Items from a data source
------------------------------------------------

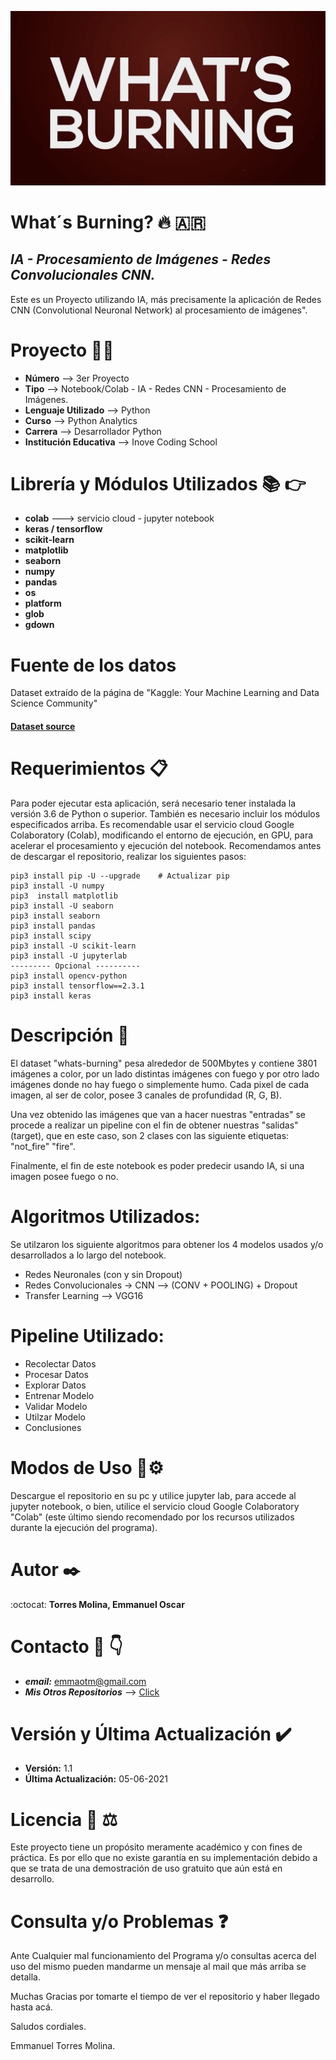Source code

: ![logotipo](./whats_burning.jpg)
# **What´s Burning?** 🔥 🇦🇷
 ## *IA - Procesamiento de Imágenes - Redes Convolucionales CNN.* 
 Este es un Proyecto utilizando IA, más precisamente la aplicación de Redes CNN (Convolutional Neuronal Network) al procesamiento de imágenes".
 
 
# **Proyecto** :technologist:
 - **Número** --> 3er Proyecto
 - **Tipo** --> Notebook/Colab - IA - Redes CNN - Procesamiento de Imágenes.
 - **Lenguaje Utilizado** --> Python
 - **Curso** --> Python Analytics 
 - **Carrera** --> Desarrollador Python
 - **Institución Educativa** --> Inove Coding School
 
 
 # **Librería y Módulos Utilizados** :books: :point_right:
 - **colab** ---> servicio cloud - jupyter notebook
 - **keras / tensorflow**
 - **scikit-learn**
 - **matplotlib**
 - **seaborn**
 - **numpy**
 - **pandas**
 - **os**
 - **platform**
 - **glob**
 - **gdown**
 
 
 # **Fuente de los datos**
Dataset extraído de la página de "Kaggle: Your Machine Learning and Data Science Community" 
 
<a href="https://www.kaggle.com/escofresco/whats-burning"><h4>Dataset source</h4></a>
 
 
 # **Requerimientos** 📋
Para poder ejecutar esta aplicación, será necesario tener instalada la versión 3.6 de Python o superior. También es necesario incluir los módulos especificados arriba.
Es recomendable usar el servicio cloud Google Colaboratory (Colab), modificando el entorno de ejecución, en GPU, para acelerar el procesamiento y ejecución del notebook.
Recomendamos antes de descargar el repositorio, realizar los siguientes pasos:

```
pip3 install pip -U --upgrade    # Actualizar pip
pip3 install -U numpy 
pip3  install matplotlib
pip3 install -U seaborn
pip3 install seaborn
pip3 install pandas
pip3 install scipy
pip3 install -U scikit-learn
pip3 install -U jupyterlab
--------- Opcional ----------
pip3 install opencv-python
pip3 install tensorflow==2.3.1
pip3 install keras
```
 
 
 # **Descripción** :page_facing_up:
El dataset "whats-burning" pesa alrededor de 500Mbytes y contiene 3801 imágenes a color, por un lado distintas imágenes con fuego y por otro lado imágenes donde no hay fuego o simplemente humo. Cada pixel de cada imagen, al ser de color, posee 3 canales de profundidad (R, G, B).

Una vez obtenido las imágenes que van a hacer nuestras "entradas" se procede a realizar un pipeline con el fin de obtener nuestras "salidas" (target), que en este caso, son 2 clases con las siguiente etiquetas: "not_fire" "fire".

Finalmente, el fin de este notebook es poder predecir usando IA, si una imagen posee fuego o no.


# **Algoritmos Utilizados:**

Se utilzaron los siguiente algoritmos para obtener los 4 modelos usados y/o desarrollados a lo largo del notebook.

- Redes Neuronales (con y sin Dropout)
- Redes Convolucionales -> CNN --> (CONV + POOLING) + Dropout
- Transfer Learning --> VGG16


# **Pipeline Utilizado:**

- Recolectar Datos
- Procesar Datos
- Explorar Datos
- Entrenar Modelo
- Validar Modelo
- Utilzar Modelo
- Conclusiones

 
 # **Modos de Uso** 🔧⚙️
Descargue el repositorio en su pc y utilice jupyter lab, para accede al jupyter notebook, o bien, utilice el servicio cloud Google Colaboratory "Colab" (este último siendo recomendado por los recursos utilizados durante la ejecución del programa).
 
 
# **Autor** ✒️
:octocat: **Torres Molina, Emmanuel Oscar** 
 
 
# **Contacto** :e-mail: :point_down:
 - ***email:*** emmaotm@gmail.com
 - ***Mis Otros Repositorios*** --> [Click](https://github.com/eotorresmolina?tab=repositories)
 

# **Versión y Última Actualización** :heavy_check_mark:
 - **Versión:** 1.1
 - **Última Actualización:** 05-06-2021


# **Licencia** 📄 :balance_scale:
Este proyecto tiene un propósito meramente académico y con fines de práctica. Es por ello que no existe garantía en su implementación debido a que se trata de una demostración de uso gratuito que aún está en desarrollo. 


# **Consulta y/o Problemas** :question:
  Ante Cualquier mal funcionamiento del Programa y/o consultas acerca del uso del mismo pueden mandarme un mensaje al mail que más arriba se detalla.
  
  Muchas Gracias por tomarte el tiempo de ver el repositorio y haber llegado hasta acá.
  
  Saludos cordiales.
  
  Emmanuel Torres Molina.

------------------------------------------------

WHAT IS BEING ASKED: When a line in the records above contains the word "install", copy it.

RESULT FOR THIS EXERCISE:
pip3 install pip -U --upgrade    # Actualizar pip
pip3 install -U numpy 
pip3  install matplotlib
pip3 install -U seaborn
pip3 install seaborn
pip3 install pandas
pip3 install scipy
pip3 install -U scikit-learn
pip3 install -U jupyterlab
pip3 install opencv-python
pip3 install tensorflow==2.3.1
pip3 install keras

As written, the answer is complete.